Alguns anos vivi em Itabira.
Principalmente nasci em Itabira.
Por isso sou triste, orgulhoso: de ferro.
Noventa por cento de ferro nas calçadas.
Oitenta por cento de ferro nas almas.
E esse alheamento do que na vida é porosidade e comunicação.
A vontade de amar, que me paralisa o trabalho,
vem de Itabira, de suas noites brancas, sem mulheres e sem horizontes.
E o hábito de sofrer, que tanto me diverte,
é doce herança itabirana.
De Itabira trouxe prendas diversas que ora te ofereço:
este São Benedito do velho santeiro Alfredo Duval;
esta pedra de ferro, futuro aço do Brasil;
este couro de anta, estendido no sofá da sala de visitas;
este orgulho, esta cabeça baixa...
Tive ouro, tive gado, tive fazendas.
Hoje sou funcionário público.
Itabira é apenas uma fotografia na parede.
Mas como dói!
Carlos Drummond de Andrade, Sentimento do mundo.

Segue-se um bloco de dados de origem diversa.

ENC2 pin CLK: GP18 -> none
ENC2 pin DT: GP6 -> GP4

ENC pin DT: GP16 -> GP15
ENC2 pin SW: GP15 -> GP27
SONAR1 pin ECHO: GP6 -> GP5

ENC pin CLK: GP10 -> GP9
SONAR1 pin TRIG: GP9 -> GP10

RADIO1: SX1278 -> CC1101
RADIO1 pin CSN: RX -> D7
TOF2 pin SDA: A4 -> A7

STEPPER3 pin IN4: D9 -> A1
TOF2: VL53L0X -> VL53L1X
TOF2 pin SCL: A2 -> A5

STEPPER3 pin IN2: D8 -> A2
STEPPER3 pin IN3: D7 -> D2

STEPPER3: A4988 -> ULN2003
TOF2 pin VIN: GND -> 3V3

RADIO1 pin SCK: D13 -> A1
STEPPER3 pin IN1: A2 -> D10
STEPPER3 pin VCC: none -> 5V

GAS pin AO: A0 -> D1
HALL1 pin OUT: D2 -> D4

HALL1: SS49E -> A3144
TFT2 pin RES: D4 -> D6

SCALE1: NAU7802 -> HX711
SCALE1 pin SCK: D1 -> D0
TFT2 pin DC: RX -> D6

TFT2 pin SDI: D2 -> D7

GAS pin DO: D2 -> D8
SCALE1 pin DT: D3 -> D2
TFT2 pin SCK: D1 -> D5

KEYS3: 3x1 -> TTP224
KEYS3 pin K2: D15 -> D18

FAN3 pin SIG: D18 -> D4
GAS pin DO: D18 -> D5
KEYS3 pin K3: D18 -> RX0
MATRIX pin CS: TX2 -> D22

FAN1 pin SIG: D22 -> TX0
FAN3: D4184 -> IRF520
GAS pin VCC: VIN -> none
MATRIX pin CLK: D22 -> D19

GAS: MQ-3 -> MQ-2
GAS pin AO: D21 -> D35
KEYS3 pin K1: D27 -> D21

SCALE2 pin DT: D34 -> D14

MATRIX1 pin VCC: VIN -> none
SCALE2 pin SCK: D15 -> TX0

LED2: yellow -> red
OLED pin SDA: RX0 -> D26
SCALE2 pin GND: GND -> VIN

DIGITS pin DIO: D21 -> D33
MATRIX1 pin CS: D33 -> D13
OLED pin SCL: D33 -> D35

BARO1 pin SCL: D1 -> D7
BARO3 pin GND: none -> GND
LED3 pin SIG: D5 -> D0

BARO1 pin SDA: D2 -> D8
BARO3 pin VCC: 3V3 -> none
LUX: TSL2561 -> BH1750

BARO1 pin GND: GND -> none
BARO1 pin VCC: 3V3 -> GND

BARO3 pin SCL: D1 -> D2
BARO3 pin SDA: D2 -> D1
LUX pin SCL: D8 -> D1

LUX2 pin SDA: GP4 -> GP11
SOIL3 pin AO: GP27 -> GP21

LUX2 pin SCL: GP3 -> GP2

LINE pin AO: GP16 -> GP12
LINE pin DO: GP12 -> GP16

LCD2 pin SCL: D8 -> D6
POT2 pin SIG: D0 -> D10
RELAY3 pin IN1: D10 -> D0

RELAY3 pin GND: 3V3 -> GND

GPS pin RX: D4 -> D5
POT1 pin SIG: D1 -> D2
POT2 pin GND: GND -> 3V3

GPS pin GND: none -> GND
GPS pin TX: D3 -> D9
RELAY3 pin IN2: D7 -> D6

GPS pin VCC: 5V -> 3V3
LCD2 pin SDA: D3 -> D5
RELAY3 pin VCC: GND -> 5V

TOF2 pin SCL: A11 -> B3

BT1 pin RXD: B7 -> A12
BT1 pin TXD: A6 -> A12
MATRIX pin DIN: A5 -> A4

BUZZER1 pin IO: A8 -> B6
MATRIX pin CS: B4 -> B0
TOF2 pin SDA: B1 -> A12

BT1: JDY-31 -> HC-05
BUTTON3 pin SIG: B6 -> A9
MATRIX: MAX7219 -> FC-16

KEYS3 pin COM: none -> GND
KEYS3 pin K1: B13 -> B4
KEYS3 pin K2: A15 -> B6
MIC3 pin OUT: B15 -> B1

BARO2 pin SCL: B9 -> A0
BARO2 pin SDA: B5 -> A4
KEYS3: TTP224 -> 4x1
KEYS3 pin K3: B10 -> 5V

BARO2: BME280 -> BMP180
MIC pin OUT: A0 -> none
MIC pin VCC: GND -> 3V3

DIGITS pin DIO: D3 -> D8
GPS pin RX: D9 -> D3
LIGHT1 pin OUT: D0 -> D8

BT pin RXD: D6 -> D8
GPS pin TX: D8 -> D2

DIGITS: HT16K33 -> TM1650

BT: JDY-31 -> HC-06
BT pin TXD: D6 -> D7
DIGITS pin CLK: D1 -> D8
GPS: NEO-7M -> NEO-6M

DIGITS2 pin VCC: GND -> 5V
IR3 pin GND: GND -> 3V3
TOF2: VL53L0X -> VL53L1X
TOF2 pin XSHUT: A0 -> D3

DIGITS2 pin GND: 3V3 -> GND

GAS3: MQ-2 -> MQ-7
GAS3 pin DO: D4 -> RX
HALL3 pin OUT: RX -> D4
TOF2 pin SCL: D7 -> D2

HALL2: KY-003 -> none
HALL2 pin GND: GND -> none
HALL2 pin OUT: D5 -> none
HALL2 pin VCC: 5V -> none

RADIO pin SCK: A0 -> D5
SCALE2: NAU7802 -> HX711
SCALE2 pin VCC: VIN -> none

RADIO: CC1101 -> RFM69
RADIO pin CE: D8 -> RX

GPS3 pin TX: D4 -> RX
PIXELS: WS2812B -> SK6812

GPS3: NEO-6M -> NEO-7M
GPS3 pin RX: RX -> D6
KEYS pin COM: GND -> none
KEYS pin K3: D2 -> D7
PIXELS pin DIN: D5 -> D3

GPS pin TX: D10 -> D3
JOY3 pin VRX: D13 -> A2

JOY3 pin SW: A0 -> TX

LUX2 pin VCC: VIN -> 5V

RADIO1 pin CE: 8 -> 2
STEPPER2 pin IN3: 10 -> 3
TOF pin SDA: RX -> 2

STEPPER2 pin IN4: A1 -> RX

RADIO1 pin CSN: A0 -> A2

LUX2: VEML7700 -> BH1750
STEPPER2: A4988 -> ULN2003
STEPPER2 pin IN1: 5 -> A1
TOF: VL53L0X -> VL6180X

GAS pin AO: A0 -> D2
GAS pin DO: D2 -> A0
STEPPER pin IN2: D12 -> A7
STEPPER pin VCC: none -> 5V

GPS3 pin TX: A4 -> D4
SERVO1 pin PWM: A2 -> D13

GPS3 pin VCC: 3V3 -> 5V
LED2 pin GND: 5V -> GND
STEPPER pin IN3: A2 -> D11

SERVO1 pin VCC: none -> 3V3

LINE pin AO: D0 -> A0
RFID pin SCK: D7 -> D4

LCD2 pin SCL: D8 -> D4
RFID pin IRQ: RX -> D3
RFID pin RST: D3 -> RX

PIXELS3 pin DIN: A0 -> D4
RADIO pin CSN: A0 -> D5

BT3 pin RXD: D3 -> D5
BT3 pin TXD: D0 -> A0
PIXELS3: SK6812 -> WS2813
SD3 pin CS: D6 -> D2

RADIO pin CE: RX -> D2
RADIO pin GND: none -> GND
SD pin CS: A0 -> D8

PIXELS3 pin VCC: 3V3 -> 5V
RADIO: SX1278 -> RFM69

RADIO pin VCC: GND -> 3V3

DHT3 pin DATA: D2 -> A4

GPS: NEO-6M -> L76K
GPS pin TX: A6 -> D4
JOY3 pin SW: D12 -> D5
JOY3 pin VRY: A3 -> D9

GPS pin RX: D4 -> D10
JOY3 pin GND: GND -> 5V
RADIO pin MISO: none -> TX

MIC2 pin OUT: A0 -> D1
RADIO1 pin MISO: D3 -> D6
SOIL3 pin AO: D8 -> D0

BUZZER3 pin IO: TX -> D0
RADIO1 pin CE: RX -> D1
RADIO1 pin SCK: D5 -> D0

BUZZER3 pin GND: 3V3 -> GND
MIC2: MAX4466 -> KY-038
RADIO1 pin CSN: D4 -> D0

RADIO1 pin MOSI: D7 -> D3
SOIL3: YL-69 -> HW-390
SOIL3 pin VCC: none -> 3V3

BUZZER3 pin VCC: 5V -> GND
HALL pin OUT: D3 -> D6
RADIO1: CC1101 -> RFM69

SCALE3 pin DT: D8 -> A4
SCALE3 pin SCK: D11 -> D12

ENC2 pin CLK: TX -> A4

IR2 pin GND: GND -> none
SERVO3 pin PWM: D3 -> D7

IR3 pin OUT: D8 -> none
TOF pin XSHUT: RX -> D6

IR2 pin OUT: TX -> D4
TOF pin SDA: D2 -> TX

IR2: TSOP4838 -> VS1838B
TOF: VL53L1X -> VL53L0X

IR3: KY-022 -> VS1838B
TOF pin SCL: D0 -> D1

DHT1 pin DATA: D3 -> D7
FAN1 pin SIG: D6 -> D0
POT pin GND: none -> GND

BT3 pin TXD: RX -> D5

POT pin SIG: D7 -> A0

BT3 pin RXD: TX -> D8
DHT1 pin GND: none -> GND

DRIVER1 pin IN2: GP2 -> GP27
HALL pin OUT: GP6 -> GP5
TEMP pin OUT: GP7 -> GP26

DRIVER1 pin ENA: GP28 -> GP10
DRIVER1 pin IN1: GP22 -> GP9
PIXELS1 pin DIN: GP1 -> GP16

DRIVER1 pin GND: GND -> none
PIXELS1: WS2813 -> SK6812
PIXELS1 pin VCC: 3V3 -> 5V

Na última estrofe, a expressão que justifica o uso da conjunção sublinhada no verso “Mas como dói!” é:
A conjunção adversativa mas estabelece uma relação de oposição entre a dor sentida pelo eu lírico e a indiferença em relação aos fatos do passado, pressuposto de “apenas uma fotografia”. Nessa expressão, o termo apenas reduz a extensão de sentido do substantivo fotografia: todo o universo subjetivo que poderia ser suscitado a partir da fotografia de Itabira é neutralizado com o apenas, reforçando o efeito de objetividade – trata-se “apenas” da imagem da cidade estampada numa parede. Opondo-se à indiferença que poderia resultar da mera representação da cidade, o eu lírico termina o poema reafirmando e ressaltando a dor que sente.